Some new properties of Confluent Hypergeometric Functions

The confluent hypergeometric functions (the Kummer functions) defined by ${}_{1}F_{1}(\alpha;\gamma;z):=\sum_{n=0}^{\infty}\frac{(\alpha)_{n}}{n!(\gamma)_{n}}z^{n}\ (\gamma\neq 0,-1,-2,\cdots)$, which are of many properties and great applications in statistics, mathematical physics, engineering and so on, have been given. In this paper, we investigate some new properties of ${}_{1}F_{1}(\alpha;\gamma;z)$ from the perspective of value distribution theory.

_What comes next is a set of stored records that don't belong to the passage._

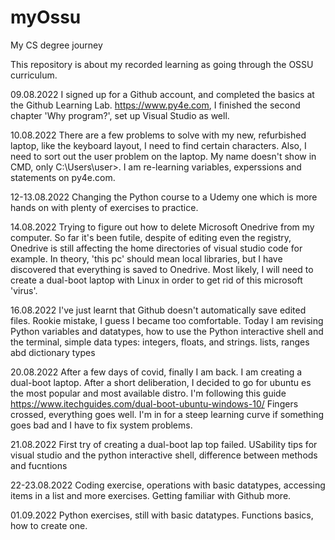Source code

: # myOssu
My CS degree journey

This repository is about my recorded learning as going through the OSSU curriculum.

09.08.2022
I signed up for a Github account, and completed the basics at the Github Learning Lab.
https://www.py4e.com, I finished the second chapter 'Why program?', set up Visual Studio as well.

10.08.2022
There are a few problems to solve with my new, refurbished laptop, like the keyboard layout, I need to find certain characters. Also, I need to sort out the user problem on the laptop. My name doesn't show in CMD, only C:\Users\user>. 
I am re-learning variables, experssions and statements on py4e.com.

12-13.08.2022
Changing the Python course to a Udemy one which is more hands on with plenty of exercises to practice.

14.08.2022
Trying to figure out how to delete Microsoft Onedrive from my computer. So far it's been futile, despite of editing even the registry, Onedrive is still affecting the home directories of visual studio code for example. In theory, 'this pc' should mean local libraries, but I have discovered that everything is saved to Onedrive. Most likely, I will need to create a dual-boot laptop with Linux in order to get rid of this microsoft 'virus'.

16.08.2022
I've just learnt that Github doesn't automatically save edited files. Rookie mistake, I guess I became too comfortable.
Today I am revising Python variables and datatypes, 
how to use the Python interactive shell and the terminal, 
simple data types: integers, floats, and strings.
lists, ranges abd dictionary types

20.08.2022
After a few days of covid, finally I am back. 
I am creating a dual-boot laptop. After a short deliberation, I decided to go for ubuntu es the most popular and most available distro.
I'm following this guide https://www.itechguides.com/dual-boot-ubuntu-windows-10/ Fingers crossed, everything goes well. I'm in for a steep learning curve if something goes bad and I have to fix system problems. 

21.08.2022
First try of creating a dual-boot lap top failed. 
USability tips for visual studio and the python interactive shell,
difference between methods and fucntions

22-23.08.2022
Coding exercise, operations with basic datatypes, accessing items in a list and more exercises.
Getting familiar with Github more.

01.09.2022
Python exercises, still with basic datatypes.
Functions basics, how to create one.
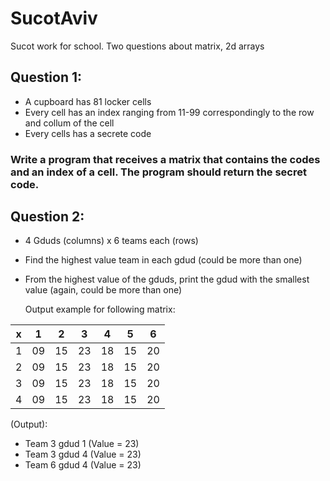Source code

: # SucotAviv
Sucot work for school. Two questions about matrix, 2d arrays

## Question 1:
- A cupboard has 81 locker cells
- Every cell has an index ranging from 11-99 correspondingly to the row and collum of the cell
- Every cells has a secrete code
### Write a program that receives a matrix that contains the codes and an index of a cell. The program should return the secret code.

## Question 2:
- 4 Gduds (columns)  x  6 teams each (rows)
- Find the highest value team in each gdud (could be more than one)
- From the highest value of the gduds, print the gdud with the smallest value (again, could be more than one)

  Output example for following matrix:
  
  
| x | 1 | 2 | 3 | 4 | 5 | 6 |
| --- | --- | --- | --- | --- | --- | ---  |
| 1 | 09 | 15 | 23 | 18 | 15 | 20 |
| 2 | 09 | 15 | 23 | 18 | 15 | 20 |
| 3 | 09 | 15 | 23 | 18 | 15 | 20 |
| 4 | 09 | 15 | 23 | 18 | 15 | 20 |


  (Output):
  
  - Team 3 gdud 1 (Value = 23)
  - Team 3 gdud 4 (Value = 23)
  - Team 6 gdud 4 (Value = 23)
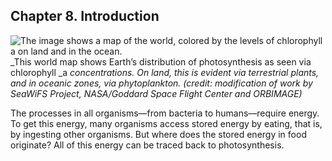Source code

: ##  Chapter 8. Introduction 

![The image shows a map of the world, colored by the levels of chlorophyll a on land and in the ocean.][1] _This world map shows Earth’s distribution of photosynthesis as seen via chlorophyll _a _concentrations. On land, this is evident via terrestrial plants, and in oceanic zones, via phytoplankton. (credit: modification of work by SeaWiFS Project, NASA/Goddard Space Flight Center and ORBIMAGE)_

The processes in all organisms—from bacteria to humans—require energy. To get this energy, many organisms access stored energy by eating, that is, by ingesting other organisms. But where does the stored energy in food originate? All of this energy can be traced back to photosynthesis.

   [1]: https://cnx.org/resources/0cf2baf81ed8773a4dbc5bba60d6148aad725ab8/Figure_08_00_01.jpg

Specifically, two different growth orders are obtained for $\alpha\in \mathbb{Z}_{\leq 0}$ and $\alpha\not\in \mathbb{Z}_{\leq 0}$, which are corresponding to the reduced case and non-degenerated case of ${}_{1}F_{1}(\alpha;\gamma;z)$. Moreover, we get an asymptotic estimation of characteristic function $T(r,{}_{1}F_{1}(\alpha;\gamma;z))$ and a more precise result of $m\left(r, \frac{{}_{1}F_{1}'(\alpha;\gamma;z)}{{}_{1}F_{1}(\alpha;\gamma;z)}\right)$, compared with the Logarithmic Derivative Lemma. Besides, the distribution of zeros of the confluent hypergeometric functions is discussed. Finally, we show how a confluent hypergeometric function and an entire function are uniquely determined by their $c$-values.